Women's Swimming: Highly touted rookies shine in early meets
Princeton’s athletic rivalry with Harvard continues to heat up this year, as both the Tigers’ and the Crimson’s women’s swimming classes of 2016 come into the season tied at No. 16 in the collegeswimming.com national rankings. Princeton’s nine newcomers are all ranked in the Top 250 in the nation, and three are in the Top 100.
The Tigers’ highest-ranked recruit, Sada Stewart, said that such honors also come with high expectations.
“I think it definitely is something to think about because Harvard is also ranked No. 16,” Stewart said. “We’re tied with Harvard, so it’s something to definitely keep in the back of our minds, that people are watching us and that we need to make sure that we’re working hard enough in practice to ... swim well in races.”
Stewart, the YMCA national champion in the 200 individual medley, also has strong times in the 100 fly, 100 back and 200 back — good enough that she is a strong contender for the top finishes at the Ivy League Championship.
Joining Stewart in the Top 100 are Morgan Karetnick and Megan Lydzinski. Karetnick’s arrival at Princeton was especially welcomed, as fellow fly specialist and senior captain Carter Stephens swims her last season at Princeton. Karetnick is one of the best in the country when it comes to the 100 fly, having qualified for the 2012 Olympic Trials. She has been ranked in the national Top 10 in fly four times. Lydzinski, a homegrown product of New Jersey, has been the state’s champion three times in sprints — twice in the 100 free and once in the 50 free.
Joining Karetnick in the fly is Nicole Larson, Minnesota’s athlete of the year and five-time state champion. She started off the season putting up fast enough times to win a top-three finish in almost every race she swam. Larson said the improvements her class will make this year are more significant than the No. 16 ranking they earned in the preseason.
“I don’t think coming in being fast is really putting pressure on us; it’s more like making use of that talent,” Larson said. “The way I see it, if we come in and work really hard and do our best and become even better, that’s going to help the team more than like, ‘Oh yeah, well they were really fast.’”
The Tigers are already seeing top finishes, due largely in part to the freshmen. Princeton started out the season 2-0 after its recent Ivy League openers in Philadelphia’s Sheerr Pool against Cornell and Penn. Of the swimmers who earned the Tigers a 1-2 finish in the 200 medley relay, half were freshmen. Stewart, sophomore Cara Slear, Larson and junior Lisa Boyce won in a time of one minute, 44.28 seconds, while freshman Beverly Nguyen, senior Sarah Furgatch, Karetnick and Stephens finished right behind in 1:46.69.

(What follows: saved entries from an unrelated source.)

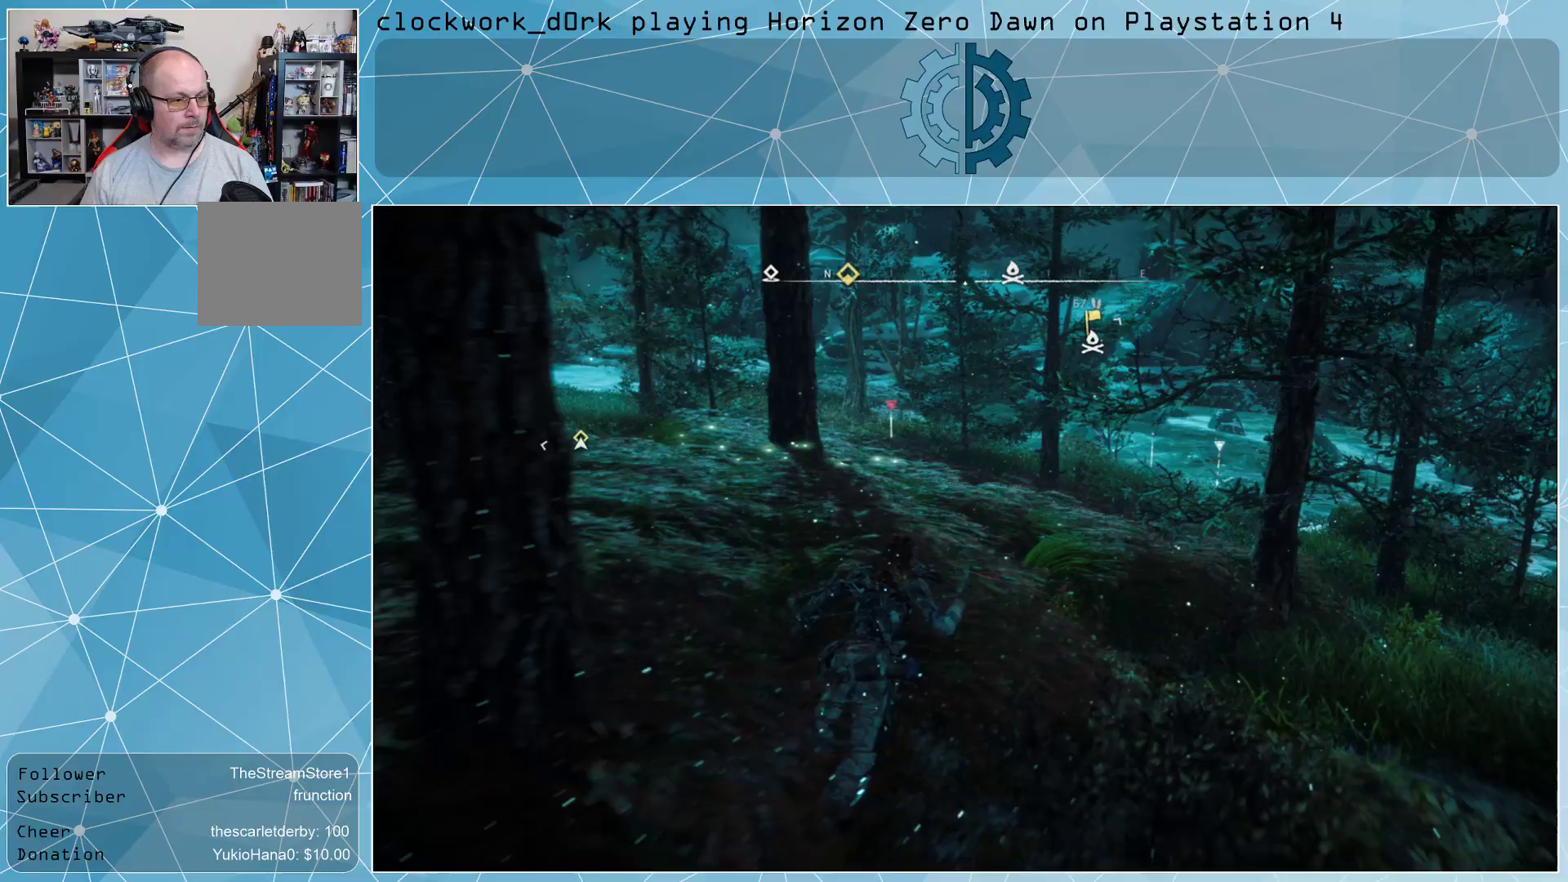
{"buttons": [], "left_stick": "up", "right_stick": "center", "events": []}
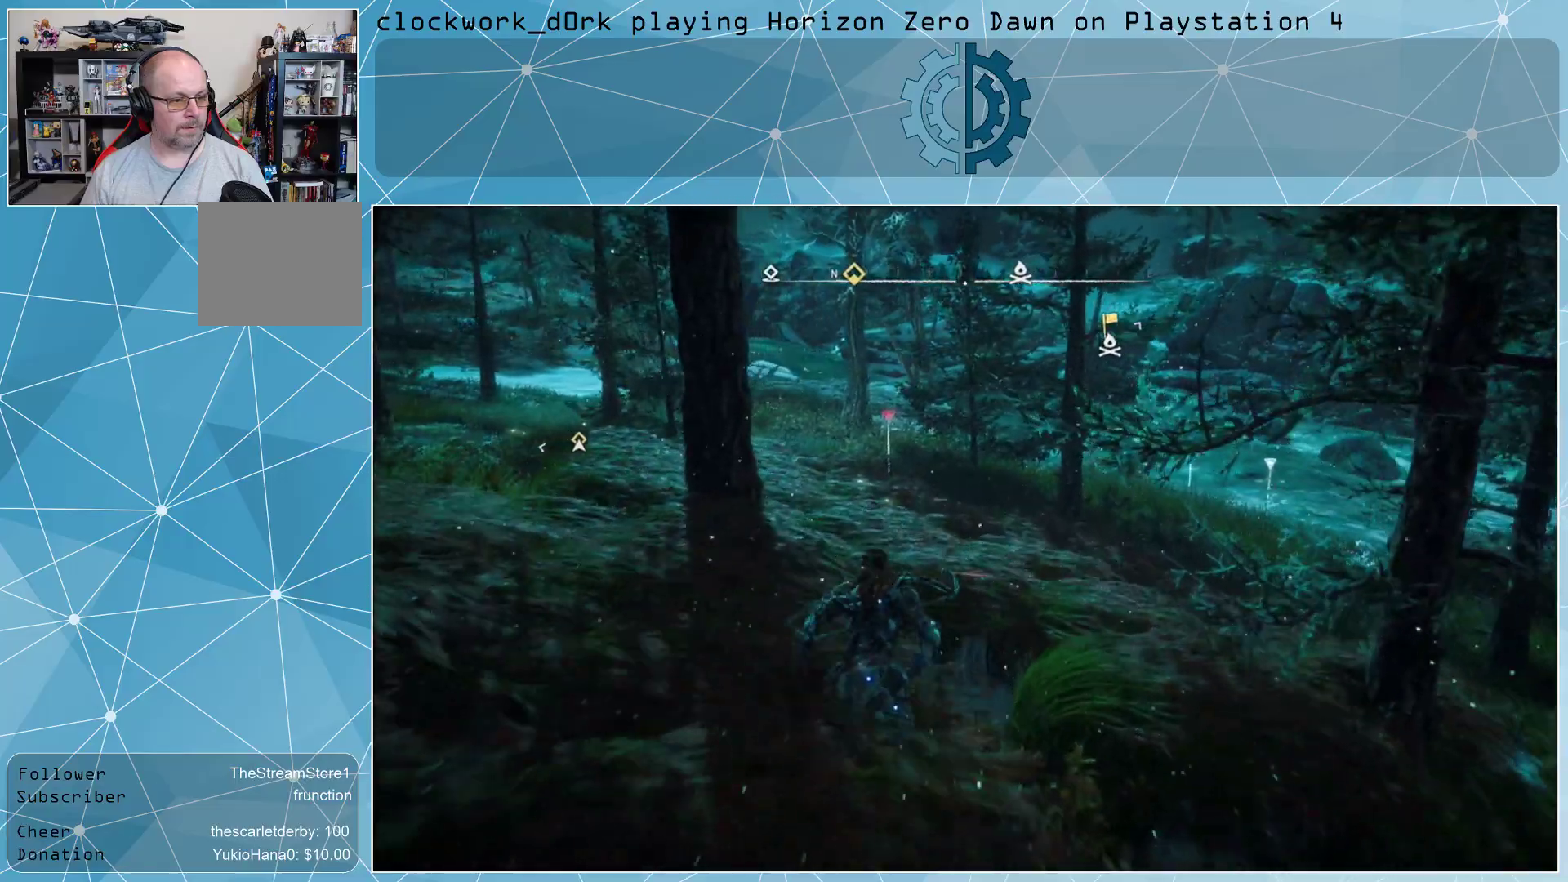
{"buttons": [], "left_stick": "up", "right_stick": "up", "events": [[433, "right_stick", "up"]]}
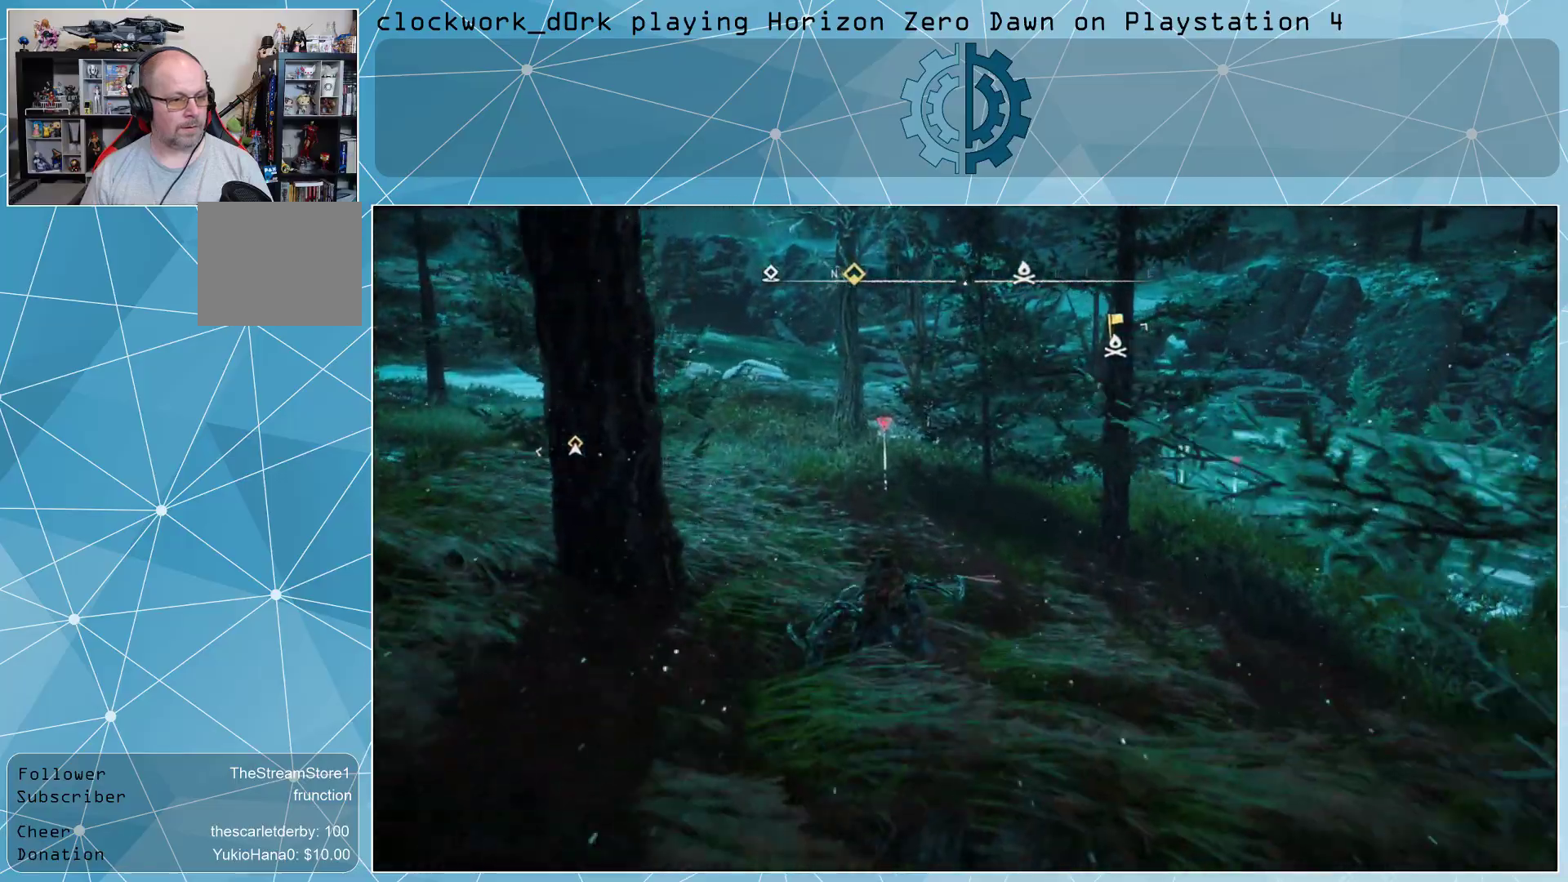
{"buttons": [], "left_stick": "up", "right_stick": "center", "events": [[200, "right_stick", "up-right"], [367, "right_stick", "center"]]}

Stewart also picked up three individual wins, including contributing to one of three of Princeton’s Sheerr Pool records, taking hers in the 100 back in a time of 56.21. She also took first in the 200 back as well as the 200 IM. Larson’s performance, winning three individual races as well, earned her collegeswimming.com’s National Women’s Swimmer of the Week.
But Larson sees the classes’ successes as part of a bigger picture the newcomers cannot achieve without the guidance of their older and more experienced teammates.
“[Our] goal since the beginning of the season is to do well at Ivies,” Larson said. “It’s not just freshmen; it’s upperclassmen also and sophomores. Just like the whole team. We do really well in building off of each other.”
Stewart echoed similar sentiments, saying she’s for more than herself and that it’s more exciting racing for the big stakes of the team’s success and that their older teammates are instrumental in helping the freshmen realize that.
“Carter and [senior Kathy Qu] are really great captains,” Stewart said. “They’re really great at keeping the team together ... They’re so team oriented that they’re really good at motivating us. They’re really good at showing us from experience that you have to work hard in practice to get where you want to be in races.”
The Tigers have won 10 of the last 13 Ivy League Championships, but they are looking to the Class of 2016 to help notch another win. DeNunzio Pool is home to three of their biggest meets, and Princeton has already found success at home at the Big Al in September. The Tigers will look forward to continuing that momentum into the Harvard-Yale-Princeton double-dual meet and the Ivy League Championships later in the season.